• Work to be completed: Lines from the records below that contain the word "dasharray" are to be copied out.

[[ Material provided open ]]

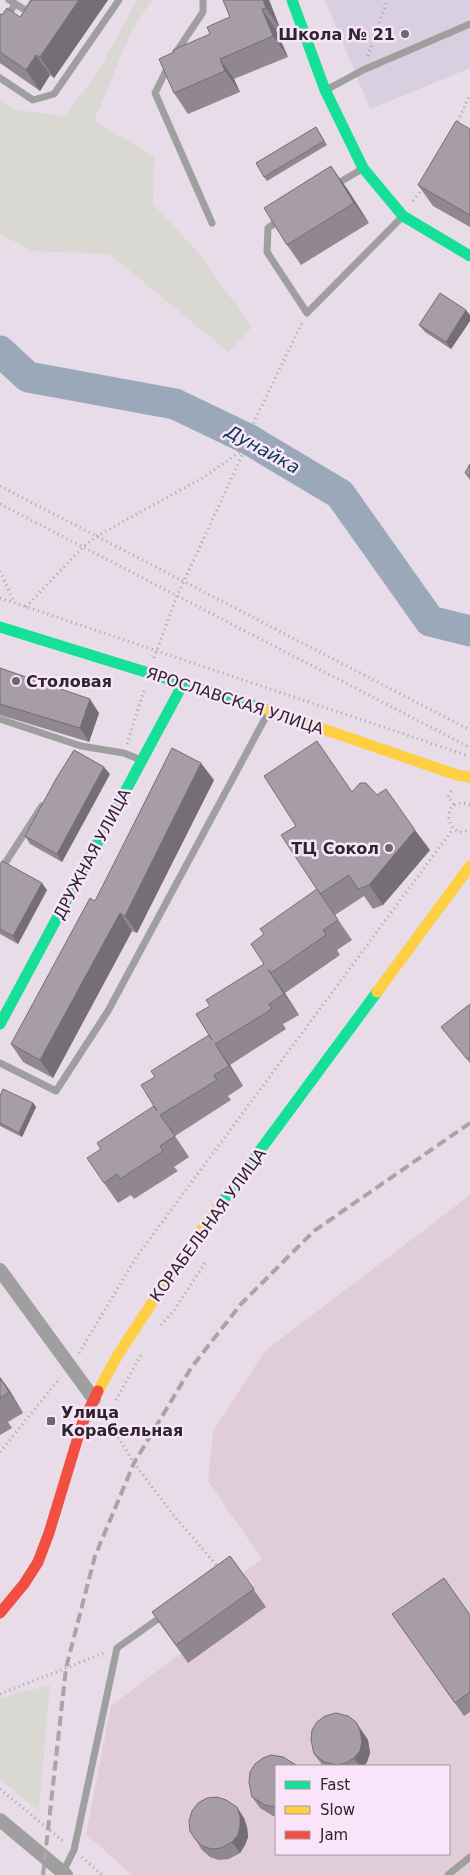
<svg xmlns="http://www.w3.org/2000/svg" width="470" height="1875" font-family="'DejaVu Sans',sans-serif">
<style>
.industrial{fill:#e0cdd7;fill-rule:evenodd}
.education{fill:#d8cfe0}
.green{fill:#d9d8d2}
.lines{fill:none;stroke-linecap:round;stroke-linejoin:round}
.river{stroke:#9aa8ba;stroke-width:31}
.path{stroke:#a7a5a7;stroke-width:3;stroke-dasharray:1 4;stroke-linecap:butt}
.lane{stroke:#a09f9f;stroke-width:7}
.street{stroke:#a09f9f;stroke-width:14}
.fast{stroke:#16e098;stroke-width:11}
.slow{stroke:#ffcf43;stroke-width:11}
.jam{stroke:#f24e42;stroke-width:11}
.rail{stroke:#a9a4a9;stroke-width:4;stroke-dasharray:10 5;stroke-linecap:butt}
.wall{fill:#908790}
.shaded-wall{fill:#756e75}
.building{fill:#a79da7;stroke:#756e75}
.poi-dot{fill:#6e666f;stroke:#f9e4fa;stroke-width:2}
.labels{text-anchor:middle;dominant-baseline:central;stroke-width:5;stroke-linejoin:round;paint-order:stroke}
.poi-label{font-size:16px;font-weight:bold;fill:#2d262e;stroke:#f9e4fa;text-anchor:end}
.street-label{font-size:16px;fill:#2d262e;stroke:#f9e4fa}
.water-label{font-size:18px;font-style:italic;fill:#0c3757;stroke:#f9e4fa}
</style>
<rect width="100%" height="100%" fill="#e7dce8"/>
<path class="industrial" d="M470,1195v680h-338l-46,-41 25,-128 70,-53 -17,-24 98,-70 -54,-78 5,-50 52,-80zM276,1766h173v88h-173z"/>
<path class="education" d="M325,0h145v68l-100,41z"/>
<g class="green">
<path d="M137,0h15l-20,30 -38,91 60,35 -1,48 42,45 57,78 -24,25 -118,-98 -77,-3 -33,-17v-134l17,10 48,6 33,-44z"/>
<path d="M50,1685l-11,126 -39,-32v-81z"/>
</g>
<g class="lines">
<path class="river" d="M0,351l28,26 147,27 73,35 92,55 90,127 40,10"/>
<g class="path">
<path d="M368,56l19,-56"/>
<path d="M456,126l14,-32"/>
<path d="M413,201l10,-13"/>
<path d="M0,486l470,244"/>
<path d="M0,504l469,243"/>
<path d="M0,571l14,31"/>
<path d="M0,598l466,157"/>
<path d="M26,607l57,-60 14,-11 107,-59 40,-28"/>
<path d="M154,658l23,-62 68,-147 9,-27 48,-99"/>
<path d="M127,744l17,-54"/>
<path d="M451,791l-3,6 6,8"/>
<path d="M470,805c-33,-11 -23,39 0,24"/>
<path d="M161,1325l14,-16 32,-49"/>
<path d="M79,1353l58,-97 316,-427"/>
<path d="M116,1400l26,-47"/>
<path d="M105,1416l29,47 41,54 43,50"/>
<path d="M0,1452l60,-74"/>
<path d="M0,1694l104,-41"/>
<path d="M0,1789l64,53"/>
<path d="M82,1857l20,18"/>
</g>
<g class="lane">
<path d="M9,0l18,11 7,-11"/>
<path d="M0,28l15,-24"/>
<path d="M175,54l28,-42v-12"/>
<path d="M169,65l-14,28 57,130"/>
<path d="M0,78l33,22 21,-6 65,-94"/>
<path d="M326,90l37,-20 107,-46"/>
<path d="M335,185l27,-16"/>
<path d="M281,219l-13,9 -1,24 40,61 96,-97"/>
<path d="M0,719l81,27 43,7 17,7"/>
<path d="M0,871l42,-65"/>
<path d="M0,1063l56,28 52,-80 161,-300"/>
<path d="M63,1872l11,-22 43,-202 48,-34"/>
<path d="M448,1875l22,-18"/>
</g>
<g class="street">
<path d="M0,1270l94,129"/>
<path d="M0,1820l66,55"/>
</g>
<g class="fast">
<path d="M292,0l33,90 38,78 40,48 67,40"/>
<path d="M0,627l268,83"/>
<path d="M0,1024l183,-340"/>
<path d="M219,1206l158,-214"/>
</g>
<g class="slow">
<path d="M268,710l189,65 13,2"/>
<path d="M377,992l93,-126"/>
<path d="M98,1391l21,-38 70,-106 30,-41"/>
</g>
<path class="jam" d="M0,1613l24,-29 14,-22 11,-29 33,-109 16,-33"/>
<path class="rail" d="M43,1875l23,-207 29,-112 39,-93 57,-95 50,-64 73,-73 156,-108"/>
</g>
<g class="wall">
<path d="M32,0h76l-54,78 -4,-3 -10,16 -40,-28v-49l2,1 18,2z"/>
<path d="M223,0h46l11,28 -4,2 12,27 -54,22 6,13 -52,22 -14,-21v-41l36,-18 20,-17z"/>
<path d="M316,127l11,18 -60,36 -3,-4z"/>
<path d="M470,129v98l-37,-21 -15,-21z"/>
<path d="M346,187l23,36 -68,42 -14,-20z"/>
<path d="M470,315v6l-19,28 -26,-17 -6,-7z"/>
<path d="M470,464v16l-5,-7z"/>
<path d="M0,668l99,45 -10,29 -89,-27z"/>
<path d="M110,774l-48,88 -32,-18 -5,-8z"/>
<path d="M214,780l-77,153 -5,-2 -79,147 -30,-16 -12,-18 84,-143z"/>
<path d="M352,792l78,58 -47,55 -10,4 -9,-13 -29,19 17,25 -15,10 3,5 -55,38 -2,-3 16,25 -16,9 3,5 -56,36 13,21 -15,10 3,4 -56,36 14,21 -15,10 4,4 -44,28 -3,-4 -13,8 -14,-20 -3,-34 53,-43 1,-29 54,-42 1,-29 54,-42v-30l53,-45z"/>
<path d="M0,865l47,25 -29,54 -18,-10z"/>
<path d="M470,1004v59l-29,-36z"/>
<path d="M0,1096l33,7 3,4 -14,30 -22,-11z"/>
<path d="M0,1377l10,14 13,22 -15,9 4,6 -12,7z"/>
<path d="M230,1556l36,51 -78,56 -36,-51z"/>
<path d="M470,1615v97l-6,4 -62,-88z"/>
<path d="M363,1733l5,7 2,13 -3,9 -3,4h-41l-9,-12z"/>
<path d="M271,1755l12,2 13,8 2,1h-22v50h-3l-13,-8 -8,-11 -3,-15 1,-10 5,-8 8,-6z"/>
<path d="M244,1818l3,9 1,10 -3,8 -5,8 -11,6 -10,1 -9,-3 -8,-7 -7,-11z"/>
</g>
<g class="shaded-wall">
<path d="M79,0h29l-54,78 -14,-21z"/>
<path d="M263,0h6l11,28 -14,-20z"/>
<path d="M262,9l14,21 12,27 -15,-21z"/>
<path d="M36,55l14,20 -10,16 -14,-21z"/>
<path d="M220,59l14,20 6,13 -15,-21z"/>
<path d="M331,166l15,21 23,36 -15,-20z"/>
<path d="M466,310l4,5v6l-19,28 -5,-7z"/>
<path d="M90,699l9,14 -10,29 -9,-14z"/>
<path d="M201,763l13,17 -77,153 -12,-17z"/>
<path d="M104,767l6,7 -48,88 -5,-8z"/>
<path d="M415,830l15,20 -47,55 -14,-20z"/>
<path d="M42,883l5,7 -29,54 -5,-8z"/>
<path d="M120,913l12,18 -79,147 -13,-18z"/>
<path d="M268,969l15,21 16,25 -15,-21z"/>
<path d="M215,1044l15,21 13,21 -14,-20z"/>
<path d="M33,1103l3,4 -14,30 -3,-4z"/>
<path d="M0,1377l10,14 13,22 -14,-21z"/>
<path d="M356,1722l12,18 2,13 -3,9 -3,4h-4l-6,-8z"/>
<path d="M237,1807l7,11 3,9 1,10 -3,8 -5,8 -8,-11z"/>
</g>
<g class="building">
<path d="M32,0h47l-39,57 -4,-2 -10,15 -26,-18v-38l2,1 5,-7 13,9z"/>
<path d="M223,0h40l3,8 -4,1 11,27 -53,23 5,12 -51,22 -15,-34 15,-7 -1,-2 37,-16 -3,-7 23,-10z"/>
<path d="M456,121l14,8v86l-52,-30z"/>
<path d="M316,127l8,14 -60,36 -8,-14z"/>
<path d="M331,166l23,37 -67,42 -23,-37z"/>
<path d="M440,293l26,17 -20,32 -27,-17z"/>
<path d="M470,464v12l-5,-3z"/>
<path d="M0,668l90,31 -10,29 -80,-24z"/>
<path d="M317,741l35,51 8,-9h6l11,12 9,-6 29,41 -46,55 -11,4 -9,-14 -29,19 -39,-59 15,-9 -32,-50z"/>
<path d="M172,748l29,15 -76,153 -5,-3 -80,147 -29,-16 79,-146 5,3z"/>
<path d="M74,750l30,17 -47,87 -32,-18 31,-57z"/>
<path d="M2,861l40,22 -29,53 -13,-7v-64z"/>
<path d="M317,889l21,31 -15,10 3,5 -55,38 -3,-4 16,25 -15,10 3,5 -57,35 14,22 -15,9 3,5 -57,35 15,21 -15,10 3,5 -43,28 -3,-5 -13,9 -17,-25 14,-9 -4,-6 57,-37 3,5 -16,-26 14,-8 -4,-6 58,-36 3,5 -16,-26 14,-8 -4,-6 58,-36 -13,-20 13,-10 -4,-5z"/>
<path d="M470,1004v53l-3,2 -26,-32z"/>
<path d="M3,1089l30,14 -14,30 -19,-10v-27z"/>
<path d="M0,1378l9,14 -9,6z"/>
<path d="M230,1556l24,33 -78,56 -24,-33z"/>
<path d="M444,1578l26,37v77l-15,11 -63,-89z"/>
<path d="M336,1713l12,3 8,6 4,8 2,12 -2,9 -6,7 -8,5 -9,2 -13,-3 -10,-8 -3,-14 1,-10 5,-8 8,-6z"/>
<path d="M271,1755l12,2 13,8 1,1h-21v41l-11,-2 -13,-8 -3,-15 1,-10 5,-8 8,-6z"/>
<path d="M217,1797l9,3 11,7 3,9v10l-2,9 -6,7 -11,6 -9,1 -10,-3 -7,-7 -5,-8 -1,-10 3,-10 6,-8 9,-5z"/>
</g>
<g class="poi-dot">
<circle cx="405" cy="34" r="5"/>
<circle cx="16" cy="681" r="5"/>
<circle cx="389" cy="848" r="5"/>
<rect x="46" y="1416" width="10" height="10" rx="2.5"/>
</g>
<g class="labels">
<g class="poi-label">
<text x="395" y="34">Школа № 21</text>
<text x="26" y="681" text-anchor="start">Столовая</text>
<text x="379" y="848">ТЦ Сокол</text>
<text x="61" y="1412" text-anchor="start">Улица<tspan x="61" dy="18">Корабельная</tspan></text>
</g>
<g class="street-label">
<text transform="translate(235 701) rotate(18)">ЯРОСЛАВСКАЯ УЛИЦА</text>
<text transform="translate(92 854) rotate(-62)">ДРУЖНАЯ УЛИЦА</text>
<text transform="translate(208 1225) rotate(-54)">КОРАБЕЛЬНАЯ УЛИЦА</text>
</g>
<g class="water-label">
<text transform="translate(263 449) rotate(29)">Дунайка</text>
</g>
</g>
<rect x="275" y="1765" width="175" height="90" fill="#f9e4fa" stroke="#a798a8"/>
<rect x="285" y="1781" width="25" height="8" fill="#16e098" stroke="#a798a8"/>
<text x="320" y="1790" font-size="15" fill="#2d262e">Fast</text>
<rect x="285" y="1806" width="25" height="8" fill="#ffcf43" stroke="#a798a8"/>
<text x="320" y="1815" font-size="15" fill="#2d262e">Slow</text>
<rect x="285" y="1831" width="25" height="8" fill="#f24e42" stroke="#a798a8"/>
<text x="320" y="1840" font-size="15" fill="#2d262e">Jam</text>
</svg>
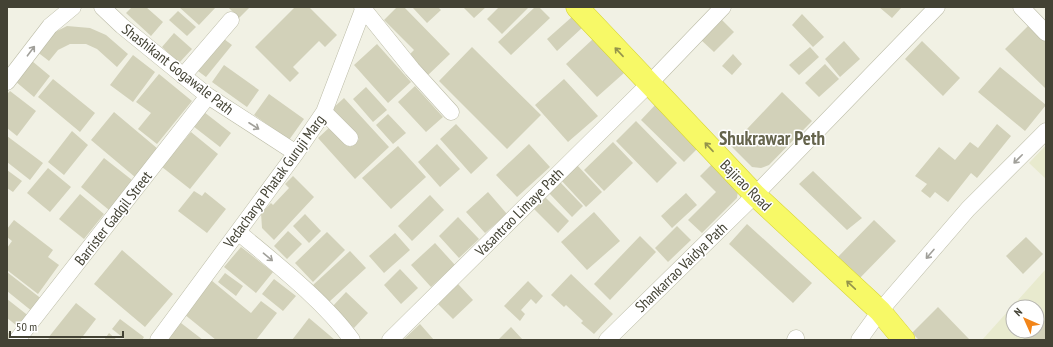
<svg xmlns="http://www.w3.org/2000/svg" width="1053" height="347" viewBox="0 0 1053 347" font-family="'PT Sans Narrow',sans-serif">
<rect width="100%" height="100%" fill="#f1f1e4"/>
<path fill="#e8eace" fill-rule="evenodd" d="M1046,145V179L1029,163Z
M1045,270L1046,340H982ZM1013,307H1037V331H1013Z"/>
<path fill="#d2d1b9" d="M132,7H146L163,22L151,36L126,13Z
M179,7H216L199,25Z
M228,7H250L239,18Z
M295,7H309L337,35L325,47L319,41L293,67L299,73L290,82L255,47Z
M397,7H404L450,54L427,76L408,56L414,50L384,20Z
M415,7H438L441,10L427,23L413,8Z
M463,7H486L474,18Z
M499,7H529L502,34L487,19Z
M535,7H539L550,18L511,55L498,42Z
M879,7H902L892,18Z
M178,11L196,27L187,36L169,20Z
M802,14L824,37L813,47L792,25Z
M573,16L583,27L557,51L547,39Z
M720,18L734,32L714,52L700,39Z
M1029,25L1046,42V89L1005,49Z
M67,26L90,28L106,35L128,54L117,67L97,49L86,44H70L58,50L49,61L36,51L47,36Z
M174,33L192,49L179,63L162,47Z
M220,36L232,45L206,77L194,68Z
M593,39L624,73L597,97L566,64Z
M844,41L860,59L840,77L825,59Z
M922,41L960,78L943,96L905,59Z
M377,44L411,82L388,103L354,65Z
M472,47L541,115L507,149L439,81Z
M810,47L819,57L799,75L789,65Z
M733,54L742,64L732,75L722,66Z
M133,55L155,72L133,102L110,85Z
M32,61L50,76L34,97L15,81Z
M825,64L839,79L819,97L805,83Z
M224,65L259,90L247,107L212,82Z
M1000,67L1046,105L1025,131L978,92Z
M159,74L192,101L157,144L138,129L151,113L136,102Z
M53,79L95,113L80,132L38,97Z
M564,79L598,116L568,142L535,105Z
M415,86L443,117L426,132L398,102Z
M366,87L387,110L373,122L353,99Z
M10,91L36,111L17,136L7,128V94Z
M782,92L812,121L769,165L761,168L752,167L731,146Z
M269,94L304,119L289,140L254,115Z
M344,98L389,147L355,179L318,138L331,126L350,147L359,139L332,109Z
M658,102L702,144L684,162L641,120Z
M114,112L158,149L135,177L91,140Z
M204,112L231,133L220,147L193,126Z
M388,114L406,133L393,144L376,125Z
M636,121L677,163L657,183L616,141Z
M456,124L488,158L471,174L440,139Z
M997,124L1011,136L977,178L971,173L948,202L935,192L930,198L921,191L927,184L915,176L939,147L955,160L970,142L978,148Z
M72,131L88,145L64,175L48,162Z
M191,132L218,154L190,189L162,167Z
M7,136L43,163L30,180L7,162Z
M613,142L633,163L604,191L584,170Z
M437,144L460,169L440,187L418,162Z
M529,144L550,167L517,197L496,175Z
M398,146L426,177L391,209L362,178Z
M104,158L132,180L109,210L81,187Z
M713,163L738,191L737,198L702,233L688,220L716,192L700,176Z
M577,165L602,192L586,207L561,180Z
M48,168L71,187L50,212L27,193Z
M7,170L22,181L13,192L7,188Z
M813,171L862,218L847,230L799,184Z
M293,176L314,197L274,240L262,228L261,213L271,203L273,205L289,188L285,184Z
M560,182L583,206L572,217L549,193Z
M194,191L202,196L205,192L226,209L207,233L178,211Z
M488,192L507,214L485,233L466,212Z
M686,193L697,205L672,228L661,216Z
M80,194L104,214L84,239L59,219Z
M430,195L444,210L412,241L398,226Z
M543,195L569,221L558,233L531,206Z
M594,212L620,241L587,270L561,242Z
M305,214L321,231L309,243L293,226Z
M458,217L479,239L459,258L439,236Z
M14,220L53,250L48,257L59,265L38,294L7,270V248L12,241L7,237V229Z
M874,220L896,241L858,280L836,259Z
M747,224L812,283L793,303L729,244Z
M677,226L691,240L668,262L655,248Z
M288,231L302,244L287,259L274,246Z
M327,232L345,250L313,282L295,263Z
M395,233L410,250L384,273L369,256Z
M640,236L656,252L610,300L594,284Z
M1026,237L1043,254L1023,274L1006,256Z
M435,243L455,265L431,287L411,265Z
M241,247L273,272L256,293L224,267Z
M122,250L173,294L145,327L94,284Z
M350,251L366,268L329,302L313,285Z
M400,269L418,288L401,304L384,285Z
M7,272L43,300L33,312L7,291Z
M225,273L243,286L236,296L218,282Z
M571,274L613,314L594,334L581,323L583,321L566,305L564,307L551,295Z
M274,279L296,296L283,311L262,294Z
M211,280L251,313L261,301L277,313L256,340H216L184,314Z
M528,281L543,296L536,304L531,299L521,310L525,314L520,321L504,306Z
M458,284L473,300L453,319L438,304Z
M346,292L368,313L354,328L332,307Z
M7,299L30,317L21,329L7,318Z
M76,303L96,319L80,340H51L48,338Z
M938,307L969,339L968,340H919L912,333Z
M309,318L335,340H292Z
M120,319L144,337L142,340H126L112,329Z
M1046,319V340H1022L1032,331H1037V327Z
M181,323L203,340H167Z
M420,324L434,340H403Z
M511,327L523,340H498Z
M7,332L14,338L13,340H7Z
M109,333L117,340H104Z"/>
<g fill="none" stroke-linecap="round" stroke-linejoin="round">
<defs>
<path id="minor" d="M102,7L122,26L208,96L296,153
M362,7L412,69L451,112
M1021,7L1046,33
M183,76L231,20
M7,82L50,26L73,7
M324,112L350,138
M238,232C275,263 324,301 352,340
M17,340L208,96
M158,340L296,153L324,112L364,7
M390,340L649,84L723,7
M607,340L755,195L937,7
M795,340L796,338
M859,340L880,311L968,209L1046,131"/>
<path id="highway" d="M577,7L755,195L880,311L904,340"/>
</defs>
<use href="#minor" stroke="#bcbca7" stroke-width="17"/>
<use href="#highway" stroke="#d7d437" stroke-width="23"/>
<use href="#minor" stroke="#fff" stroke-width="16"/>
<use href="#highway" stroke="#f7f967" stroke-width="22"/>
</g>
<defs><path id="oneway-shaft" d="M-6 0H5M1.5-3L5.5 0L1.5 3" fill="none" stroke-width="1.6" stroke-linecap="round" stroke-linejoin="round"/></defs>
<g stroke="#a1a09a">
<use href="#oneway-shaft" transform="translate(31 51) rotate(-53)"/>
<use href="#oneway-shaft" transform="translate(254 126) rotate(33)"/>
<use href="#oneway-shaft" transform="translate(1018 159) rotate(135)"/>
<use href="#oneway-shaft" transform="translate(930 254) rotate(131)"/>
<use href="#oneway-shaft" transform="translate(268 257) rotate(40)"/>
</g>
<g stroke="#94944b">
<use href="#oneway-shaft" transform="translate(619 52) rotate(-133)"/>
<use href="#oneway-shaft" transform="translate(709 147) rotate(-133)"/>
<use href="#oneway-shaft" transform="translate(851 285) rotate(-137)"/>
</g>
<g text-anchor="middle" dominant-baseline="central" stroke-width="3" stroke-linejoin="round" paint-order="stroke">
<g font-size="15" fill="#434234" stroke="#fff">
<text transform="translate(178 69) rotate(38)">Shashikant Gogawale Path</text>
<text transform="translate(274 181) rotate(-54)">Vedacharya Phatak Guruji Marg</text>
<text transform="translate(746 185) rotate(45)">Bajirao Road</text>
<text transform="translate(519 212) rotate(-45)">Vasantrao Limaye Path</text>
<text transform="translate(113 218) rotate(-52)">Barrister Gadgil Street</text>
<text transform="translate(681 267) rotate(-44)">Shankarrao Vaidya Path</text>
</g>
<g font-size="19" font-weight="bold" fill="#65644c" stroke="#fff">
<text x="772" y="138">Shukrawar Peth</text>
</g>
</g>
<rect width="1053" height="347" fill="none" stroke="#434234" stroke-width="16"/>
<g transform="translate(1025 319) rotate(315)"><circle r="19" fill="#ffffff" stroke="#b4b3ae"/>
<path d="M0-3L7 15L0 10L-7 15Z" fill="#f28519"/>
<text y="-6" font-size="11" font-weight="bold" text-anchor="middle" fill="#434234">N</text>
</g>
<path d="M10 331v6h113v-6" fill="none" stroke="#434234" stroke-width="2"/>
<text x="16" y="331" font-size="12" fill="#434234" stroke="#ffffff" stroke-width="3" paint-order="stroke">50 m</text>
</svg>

[[ Material provided closed ]]

• Written answer:
.path{stroke:#a7a5a7;stroke-width:3;stroke-dasharray:1 4;stroke-linecap:butt}
.rail{stroke:#a9a4a9;stroke-width:4;stroke-dasharray:10 5;stroke-linecap:butt}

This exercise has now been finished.